Use this checklist when evaluating any token:

Basic Metrics

  • What is the current circulating supply?
  • What is the total supply?
  • What is the max supply (or is it unlimited)?
  • What is the current price?
  • What is the market cap?
  • What is the FDV?

Dilution Assessment

  • What is the FDV/market cap ratio?
  • How much additional supply will unlock, and over what timeline?
  • Are there major upcoming vesting cliffs?
  • Has the project burned tokens or implemented deflationary mechanics?

On-Chain Verification

  • Have you verified circulating supply on a block explorer?
  • Do aggregator numbers match your on-chain calculation?
  • Who are the top 20 holders, and how concentrated is ownership?
  • What percentage of circulating supply is held by the top 10 addresses?

Contract Analysis

  • Does the contract allow admin minting?
  • Are there time-locked or permanently restricted mint permissions?
  • Is the contract audited, and are audit reports public?
  • Does the token use rebasing or other non-standard supply mechanics?

Red Flags

  • Circulating supply less than 10% of max supply (low float risk)
  • FDV/market cap ratio above 10x (extreme dilution risk)
  • More than 25% of circulating supply unlocking in the next quarter
  • Admin can mint unlimited tokens without restrictions
  • Significant discrepancy between aggregator data and on-chain data

This checklist provides a systematic framework for assessing token supply and valuation. Apply it consistently to avoid common traps and make informed decisions.


Supply metrics form the foundation of every token valuation. Circulating supply determines market cap. Max supply reveals dilution ceilings. FDV bridges present price to theoretical full dilution. Vesting schedules govern when locked tokens reach markets. Float measures actual tradable supply. Each metric serves a distinct purpose, and understanding their relationships transforms how you evaluate tokens.

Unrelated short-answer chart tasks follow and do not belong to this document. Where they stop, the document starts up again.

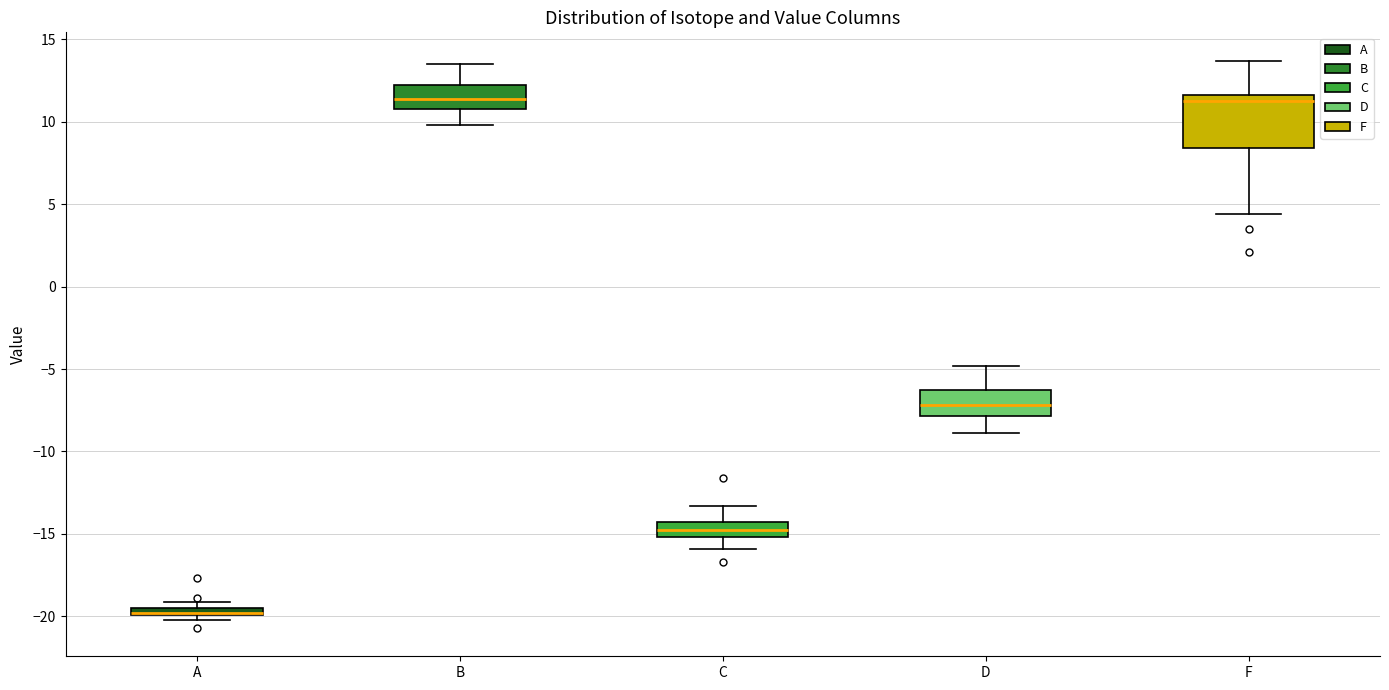

Comparing the boxes themselves (not the whiskers), which one is the tallest?

F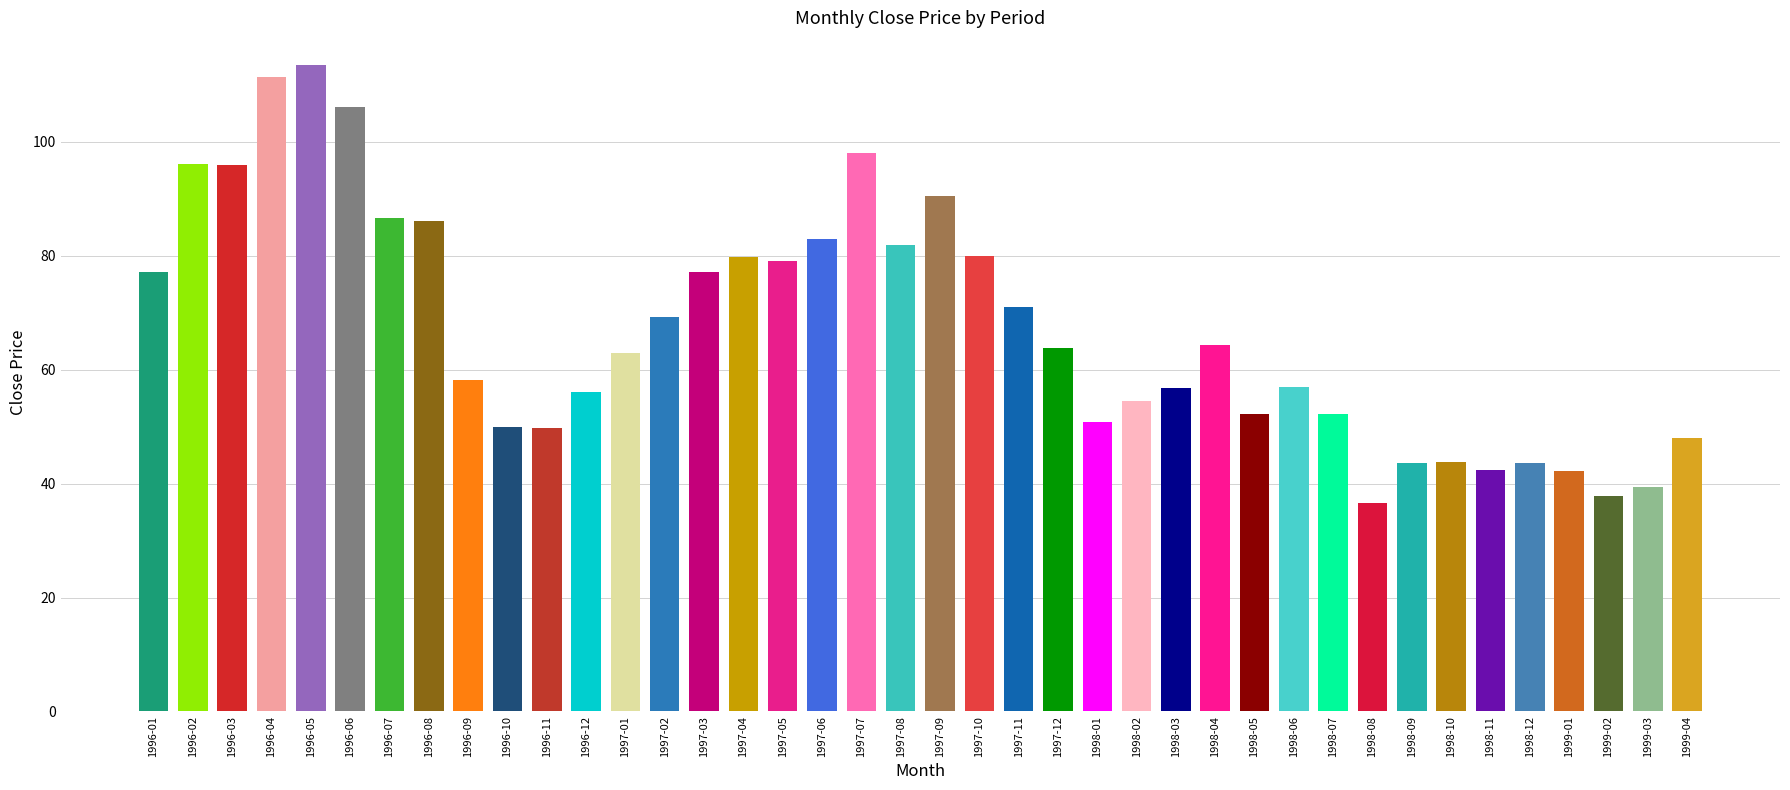

Is it true that the value at 1996-07 is 86.6?

True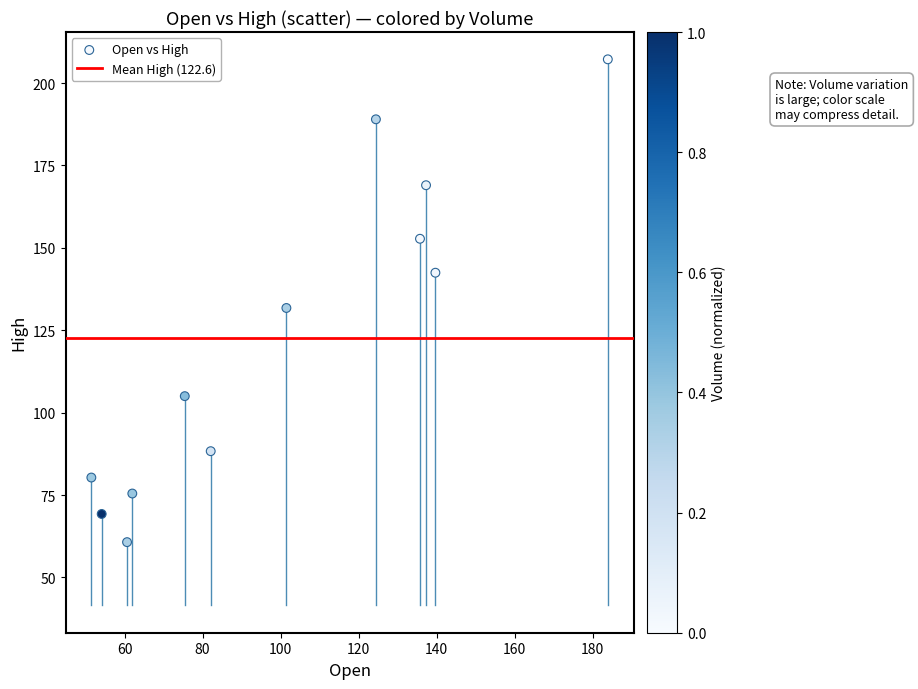

What is the average X value?

100.7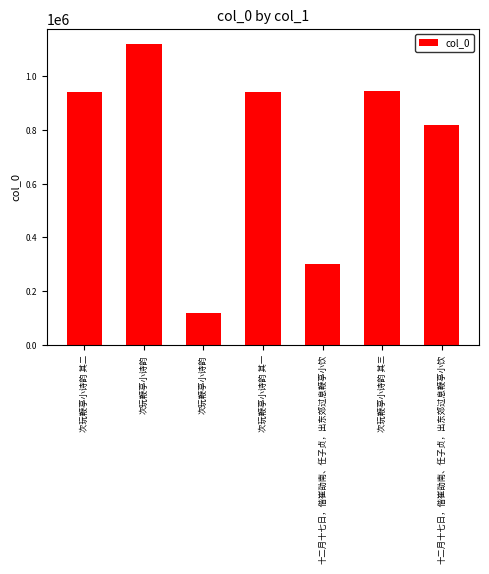

What is the change in value from 次玩鞭亭小诗韵 to 十二月十七日，偕崔劭南、任子贞，出东郊过息鞭亭小饮?

+697422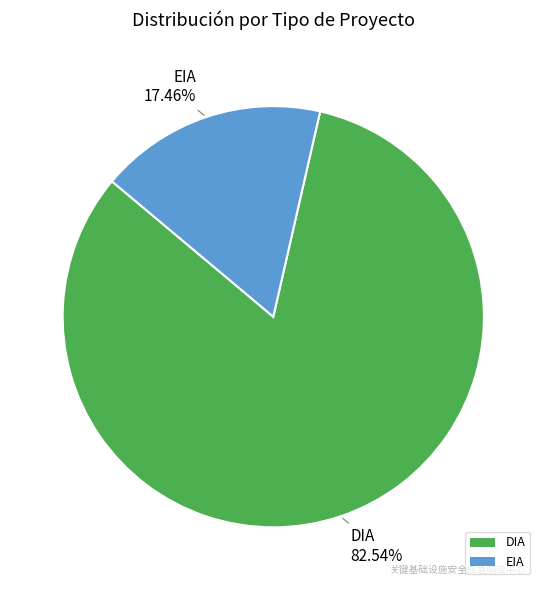

True or false: EIA accounts for 17% of the total.

True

Aggregators provide convenient summaries, but on-chain data offers the most accurate truth. Spend 15 minutes verifying supply numbers yourself using block explorers. Check holder concentration. Review vesting schedules. Calculate FDV gaps. These steps separate informed analysis from blind faith in dashboard numbers.

Circulating supply isn't just a number—it's a signal of scarcity, dilution risk, and long-term token economics. Master these concepts, and you'll evaluate tokens with the clarity and confidence that most market participants lack.